After a while, here is a dump of what I found most interesting on arXiv about machine translation and multilinguality, covering May and June of this year.

Google Research published a pre-print of their NAACL paper: SCONES (Single-label Contrastive Objective for Non-Exclusive Sequences). The paper is about a simple trick: they replace softmax with binary classifiers with a sigmoid output and use the sum of binary cross-entropies as their loss function. It gets a slightly better BLEU and BLEURT score on WMT19, it does not suffer from the beam search curse that much and it is slightly faster because it does not have to normalize the logits of the output vocabulary in every time step.

Folks from UNC Chapell Hill, Meta AI, and Microfost made an empirical study on how to best use SentencePiece in multilingual machine translation models. They experiment with different language proportions in training data for SentencePiece estimation. The more balanced the data is, the better the translation. Byte-fallback does not make a difference.

Google shared a white paper on MT for another 1k languages. There are no modeling innovations, it is mostly a story about getting parallel data from the Internet and cleaning the data.

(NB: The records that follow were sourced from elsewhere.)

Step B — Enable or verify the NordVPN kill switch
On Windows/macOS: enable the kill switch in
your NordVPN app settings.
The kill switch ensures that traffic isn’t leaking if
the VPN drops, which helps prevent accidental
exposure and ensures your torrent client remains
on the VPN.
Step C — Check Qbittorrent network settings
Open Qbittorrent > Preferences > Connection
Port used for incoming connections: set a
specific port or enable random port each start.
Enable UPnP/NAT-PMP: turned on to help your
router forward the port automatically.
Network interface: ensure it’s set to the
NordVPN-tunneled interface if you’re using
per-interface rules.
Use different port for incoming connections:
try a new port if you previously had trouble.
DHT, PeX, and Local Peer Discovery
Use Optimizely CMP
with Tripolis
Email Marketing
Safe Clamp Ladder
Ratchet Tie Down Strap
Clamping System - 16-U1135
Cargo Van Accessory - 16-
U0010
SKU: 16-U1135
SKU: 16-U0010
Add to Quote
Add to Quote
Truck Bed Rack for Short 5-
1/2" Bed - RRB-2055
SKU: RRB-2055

Huawei Noah’s Ark Lab published a pre-print of their paper from the Findings of NAACL about a cross-lingual model transfer. The conclusions are that knowledge distillation, translate-train, and paraphrasing at distillation time are better than translating the inputs at inference time. That sounds cool, but I always thought zero-shot language transfer is there primarily for low-resource languages where both translation and paraphrasing would be poor.

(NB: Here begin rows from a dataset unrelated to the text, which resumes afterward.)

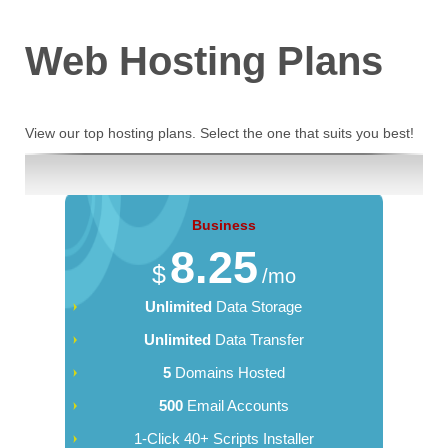
Web Hosting
Plans
View our top hosting plans. Select the one that suits you best!
Business
8.25
$
/mo
Unlimited
Data Storage
Unlimited
Data Transfer
5
Domains Hosted
500
Email Accounts
1-Click 40+ Scripts Installer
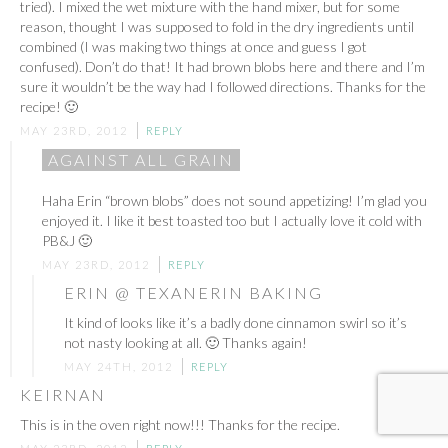
tried). I mixed the wet mixture with the hand mixer, but for some
reason, thought I was supposed to fold in the dry ingredients until
combined (I was making two things at once and guess I got
confused). Don’t do that! It had brown blobs here and there and I’m
sure it wouldn’t be the way had I followed directions. Thanks for the
recipe! 🙂
MAY 23RD, 2012
REPLY
AGAINST ALL GRAIN
Haha Erin “brown blobs” does not sound appetizing! I’m glad you
enjoyed it. I like it best toasted too but I actually love it cold with
PB&J 🙂
MAY 23RD, 2012
REPLY
ERIN @ TEXANERIN BAKING
It kind of looks like it’s a badly done cinnamon swirl so it’s
not nasty looking at all. 🙂 Thanks again!
MAY 24TH, 2012
REPLY
KEIRNAN
This is in the oven right now!!! Thanks for the recipe.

A pre-print from the Hebrew University of Jerusalem makes an astounding observation: the bigger model, the bigger chance of gender bias. More parameters create more opportunities for memorization, so the models can memorize more stereotypical cases from the training data. At the same time, it can also solve the tasks better, but it does not overweight the memorization problem (certainly a good candidate for the Inverse Scaling Prize).